Los resultados son llamativos: más de la mitad había visto perfiles con imágenes generadas por IA, un 13 % los buscaba de manera activa y un 15 % los seguía de forma habitual. Un 19 % había usado chatbots para simular pareja, cifra que subía al 25 % entre los jóvenes. Un 7 % confesó haberse masturbado durante esas interacciones y un 13 % había consumido pornografía de IA.
Willoughby reconoció su sorpresa: esperaba encontrar solo un pequeño grupo de curiosos, pero descubrió que una minoría significativa de jóvenes ya usa estas herramientas con regularidad. Los hombres mostraban mayor tendencia que las mujeres a consumir pornografía de IA, y los jóvenes duplicaban a los adultos mayores en la probabilidad de interactuar con estas tecnologías. Algunos incluso afirmaron que preferían hablar con la IA que con personas reales: un 40 % aseguró que era más fácil de escuchar y un 31 % dijo sentirse más comprendido por el chatbot que por su entorno.

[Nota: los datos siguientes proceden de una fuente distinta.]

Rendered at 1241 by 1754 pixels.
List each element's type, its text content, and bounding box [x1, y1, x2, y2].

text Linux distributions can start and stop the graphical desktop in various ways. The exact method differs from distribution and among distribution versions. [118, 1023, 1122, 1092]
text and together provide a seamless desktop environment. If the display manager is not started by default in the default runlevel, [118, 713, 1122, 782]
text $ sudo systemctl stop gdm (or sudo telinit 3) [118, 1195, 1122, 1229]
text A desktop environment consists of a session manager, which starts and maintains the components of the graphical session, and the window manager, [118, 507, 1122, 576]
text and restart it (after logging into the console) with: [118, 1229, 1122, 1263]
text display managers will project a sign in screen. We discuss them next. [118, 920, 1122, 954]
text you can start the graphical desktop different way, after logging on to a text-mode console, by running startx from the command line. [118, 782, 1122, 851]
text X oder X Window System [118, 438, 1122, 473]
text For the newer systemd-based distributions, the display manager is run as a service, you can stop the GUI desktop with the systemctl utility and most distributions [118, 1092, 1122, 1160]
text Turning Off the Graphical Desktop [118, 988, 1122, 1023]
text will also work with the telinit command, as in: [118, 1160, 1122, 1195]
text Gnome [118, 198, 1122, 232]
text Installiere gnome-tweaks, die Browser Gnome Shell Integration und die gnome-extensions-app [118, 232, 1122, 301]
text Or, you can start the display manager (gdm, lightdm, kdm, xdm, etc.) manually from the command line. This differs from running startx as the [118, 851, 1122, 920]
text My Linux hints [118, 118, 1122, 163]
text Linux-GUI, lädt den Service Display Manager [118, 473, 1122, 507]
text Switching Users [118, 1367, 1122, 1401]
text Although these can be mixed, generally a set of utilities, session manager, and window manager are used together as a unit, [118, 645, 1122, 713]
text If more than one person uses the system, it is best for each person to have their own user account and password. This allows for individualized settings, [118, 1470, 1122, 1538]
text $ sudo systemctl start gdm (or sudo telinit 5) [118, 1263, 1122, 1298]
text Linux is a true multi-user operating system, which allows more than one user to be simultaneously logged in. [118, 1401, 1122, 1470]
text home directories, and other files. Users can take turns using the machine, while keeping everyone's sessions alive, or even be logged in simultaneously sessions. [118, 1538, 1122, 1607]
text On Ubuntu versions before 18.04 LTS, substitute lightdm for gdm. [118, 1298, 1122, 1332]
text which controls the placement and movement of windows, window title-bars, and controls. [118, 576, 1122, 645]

El tiempo invertido tampoco era marginal: los usuarios de chatbots románticos dedicaban alrededor de 50 minutos semanales a estas conversaciones, mientras que quienes seguían cuentas con imágenes de IA pasaban unos 30 minutos a la semana. Aunque no siempre con fines sexuales, un tercio de quienes interactuaban con chatbots reportó excitación, y un 16 % mantenía charlas sexuales al menos una vez por semana.

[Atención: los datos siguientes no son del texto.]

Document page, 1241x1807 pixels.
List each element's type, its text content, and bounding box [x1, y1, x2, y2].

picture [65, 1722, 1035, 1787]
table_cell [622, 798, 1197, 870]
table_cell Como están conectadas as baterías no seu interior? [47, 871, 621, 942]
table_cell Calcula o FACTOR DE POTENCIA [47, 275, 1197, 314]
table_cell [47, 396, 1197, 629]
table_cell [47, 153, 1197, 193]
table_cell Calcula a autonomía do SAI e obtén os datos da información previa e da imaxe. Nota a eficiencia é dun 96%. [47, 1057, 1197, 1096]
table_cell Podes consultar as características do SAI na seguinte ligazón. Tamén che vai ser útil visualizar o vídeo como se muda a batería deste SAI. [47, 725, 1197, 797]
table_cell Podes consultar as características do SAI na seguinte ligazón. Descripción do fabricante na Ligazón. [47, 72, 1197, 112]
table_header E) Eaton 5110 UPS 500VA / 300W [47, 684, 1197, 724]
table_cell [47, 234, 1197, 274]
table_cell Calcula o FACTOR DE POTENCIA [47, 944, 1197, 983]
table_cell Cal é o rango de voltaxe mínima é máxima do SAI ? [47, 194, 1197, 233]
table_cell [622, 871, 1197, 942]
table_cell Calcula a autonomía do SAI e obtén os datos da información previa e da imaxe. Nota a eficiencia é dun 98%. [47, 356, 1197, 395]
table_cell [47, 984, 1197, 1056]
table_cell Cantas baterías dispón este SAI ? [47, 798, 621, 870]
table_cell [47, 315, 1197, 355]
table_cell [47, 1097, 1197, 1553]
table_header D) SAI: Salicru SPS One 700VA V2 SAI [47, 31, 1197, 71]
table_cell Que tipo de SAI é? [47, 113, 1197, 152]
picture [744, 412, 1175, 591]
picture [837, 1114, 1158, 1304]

El aspecto central del estudio fue el vínculo con la salud mental. Aplicando escalas validadas de depresión, satisfacción vital y de pareja, los investigadores encontraron que el uso de IA en este contexto se asociaba con más síntomas depresivos y menor bienestar. Aunque el efecto era moderado, resultó estadísticamente significativo. De forma inesperada, también detectaron que quienes tenían pareja estable recurrían más a estas tecnologías que los solteros, cuestionando la idea de que solo atraen a personas aisladas.
La conclusión, según Willoughby, es doble: la IA con fines románticos y sexuales ya es habitual, sobre todo entre jóvenes, y lejos de aliviar la soledad parece relacionarse con mayor malestar emocional. Sin embargo, al tratarse de un estudio transversal, no es posible saber si la IA provoca esos efectos o si las personas con peor salud mental tienden a usarla más.
Entre las limitaciones, los autores señalan que los datos provienen de autoinformes y que no se analizaron plataformas específicas, lo que dificulta diferenciar experiencias. Aun así, el trabajo abre nuevas líneas de investigación: cómo influye la personalidad en el uso de estas herramientas, si favorecen o dificultan el desarrollo emocional y de qué manera moldean las expectativas sobre la intimidad real.
Willoughby adelantó que ya se ha completado un nuevo estudio nacional más detallado. Lo que sí parece evidente es que la inteligencia artificial, lejos de ser solo una herramienta de productividad u ocio, está transformando profundamente la forma en que entendemos las relaciones íntimas.